> _Written exercise_
From the rows below, reproduce verbatim the stretch that begins with the line containing "elevation (m): 2896" and ends with the line containing "scientific name: Cordiera", including both of those lines. Output only that stretch.

(Source records)

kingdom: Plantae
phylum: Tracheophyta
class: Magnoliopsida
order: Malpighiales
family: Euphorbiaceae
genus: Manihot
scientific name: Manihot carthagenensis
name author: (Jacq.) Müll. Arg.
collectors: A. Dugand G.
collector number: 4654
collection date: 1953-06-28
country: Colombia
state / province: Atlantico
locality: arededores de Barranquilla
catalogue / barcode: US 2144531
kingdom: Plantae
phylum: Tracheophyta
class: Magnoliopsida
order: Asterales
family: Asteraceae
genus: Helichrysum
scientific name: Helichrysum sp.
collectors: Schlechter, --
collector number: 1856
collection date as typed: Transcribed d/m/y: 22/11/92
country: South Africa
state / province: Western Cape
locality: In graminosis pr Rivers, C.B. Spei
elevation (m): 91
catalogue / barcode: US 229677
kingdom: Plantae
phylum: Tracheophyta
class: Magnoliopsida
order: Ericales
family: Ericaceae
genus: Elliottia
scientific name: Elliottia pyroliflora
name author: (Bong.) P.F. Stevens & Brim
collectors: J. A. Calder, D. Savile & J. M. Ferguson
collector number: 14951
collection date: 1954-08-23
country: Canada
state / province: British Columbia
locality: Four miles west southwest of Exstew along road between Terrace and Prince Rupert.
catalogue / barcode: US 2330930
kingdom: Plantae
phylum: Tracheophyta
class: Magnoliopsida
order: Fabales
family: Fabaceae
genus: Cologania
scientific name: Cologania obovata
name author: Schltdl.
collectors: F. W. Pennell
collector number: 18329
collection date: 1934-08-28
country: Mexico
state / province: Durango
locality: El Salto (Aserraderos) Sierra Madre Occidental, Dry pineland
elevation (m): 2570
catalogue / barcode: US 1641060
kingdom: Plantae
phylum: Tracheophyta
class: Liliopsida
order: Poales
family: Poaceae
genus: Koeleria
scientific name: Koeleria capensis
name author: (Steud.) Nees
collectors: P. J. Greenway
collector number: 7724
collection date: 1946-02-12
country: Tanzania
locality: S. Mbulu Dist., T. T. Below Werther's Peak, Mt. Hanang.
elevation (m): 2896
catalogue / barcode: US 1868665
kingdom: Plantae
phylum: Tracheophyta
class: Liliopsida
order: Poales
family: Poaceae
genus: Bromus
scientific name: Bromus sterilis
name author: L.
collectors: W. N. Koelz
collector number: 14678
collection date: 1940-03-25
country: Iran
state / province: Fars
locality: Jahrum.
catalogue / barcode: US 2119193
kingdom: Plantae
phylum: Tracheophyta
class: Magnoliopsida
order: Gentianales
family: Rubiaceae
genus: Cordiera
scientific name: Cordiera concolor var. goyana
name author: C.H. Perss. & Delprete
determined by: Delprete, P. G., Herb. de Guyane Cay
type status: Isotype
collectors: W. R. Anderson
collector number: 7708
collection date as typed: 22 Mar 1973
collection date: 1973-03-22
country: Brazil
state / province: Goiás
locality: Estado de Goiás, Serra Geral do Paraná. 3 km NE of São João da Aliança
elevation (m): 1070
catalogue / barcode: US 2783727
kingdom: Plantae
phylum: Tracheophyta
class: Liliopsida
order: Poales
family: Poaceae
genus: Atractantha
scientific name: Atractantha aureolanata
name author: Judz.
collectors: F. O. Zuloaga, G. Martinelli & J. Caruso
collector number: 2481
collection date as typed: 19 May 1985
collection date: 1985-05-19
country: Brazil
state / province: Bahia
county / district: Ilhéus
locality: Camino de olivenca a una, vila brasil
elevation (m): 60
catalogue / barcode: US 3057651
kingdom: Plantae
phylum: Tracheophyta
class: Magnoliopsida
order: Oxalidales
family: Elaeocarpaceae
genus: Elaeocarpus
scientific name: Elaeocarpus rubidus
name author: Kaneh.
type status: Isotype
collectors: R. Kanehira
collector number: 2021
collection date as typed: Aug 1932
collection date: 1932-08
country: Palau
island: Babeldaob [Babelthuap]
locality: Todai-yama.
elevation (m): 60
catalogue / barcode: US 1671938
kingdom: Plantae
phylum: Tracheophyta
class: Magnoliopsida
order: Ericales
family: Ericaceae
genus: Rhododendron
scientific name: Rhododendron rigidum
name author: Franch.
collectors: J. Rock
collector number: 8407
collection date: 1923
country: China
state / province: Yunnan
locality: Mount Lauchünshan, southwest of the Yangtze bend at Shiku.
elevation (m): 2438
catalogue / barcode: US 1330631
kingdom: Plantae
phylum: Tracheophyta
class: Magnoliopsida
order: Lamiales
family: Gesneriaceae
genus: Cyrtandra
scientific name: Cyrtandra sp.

> _Complete output_
elevation (m): 2896
catalogue / barcode: US 1868665
kingdom: Plantae
phylum: Tracheophyta
class: Liliopsida
order: Poales
family: Poaceae
genus: Bromus
scientific name: Bromus sterilis
name author: L.
collectors: W. N. Koelz
collector number: 14678
collection date: 1940-03-25
country: Iran
state / province: Fars
locality: Jahrum.
catalogue / barcode: US 2119193
kingdom: Plantae
phylum: Tracheophyta
class: Magnoliopsida
order: Gentianales
family: Rubiaceae
genus: Cordiera
scientific name: Cordiera concolor var. goyana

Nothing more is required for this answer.